--- START ---

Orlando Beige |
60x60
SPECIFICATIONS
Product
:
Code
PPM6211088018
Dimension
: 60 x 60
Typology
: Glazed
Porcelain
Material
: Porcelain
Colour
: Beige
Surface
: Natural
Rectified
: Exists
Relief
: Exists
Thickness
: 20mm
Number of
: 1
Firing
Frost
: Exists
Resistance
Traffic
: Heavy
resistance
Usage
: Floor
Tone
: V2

--- END ---
--- START ---

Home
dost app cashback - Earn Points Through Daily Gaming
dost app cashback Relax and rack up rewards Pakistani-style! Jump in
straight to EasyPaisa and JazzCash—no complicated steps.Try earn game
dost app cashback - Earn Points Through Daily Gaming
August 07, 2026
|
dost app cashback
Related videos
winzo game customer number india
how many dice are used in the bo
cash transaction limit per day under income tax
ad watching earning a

--- END ---
--- START ---

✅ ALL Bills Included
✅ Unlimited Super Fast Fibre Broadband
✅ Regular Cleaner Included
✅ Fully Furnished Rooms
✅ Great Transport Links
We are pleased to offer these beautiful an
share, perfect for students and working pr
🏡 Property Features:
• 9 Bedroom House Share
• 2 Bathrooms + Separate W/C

--- END ---

Across the entries above, find each line with the word "game" and please copy it out.

straight to EasyPaisa and JazzCash—no complicated steps.Try earn game
winzo game customer number india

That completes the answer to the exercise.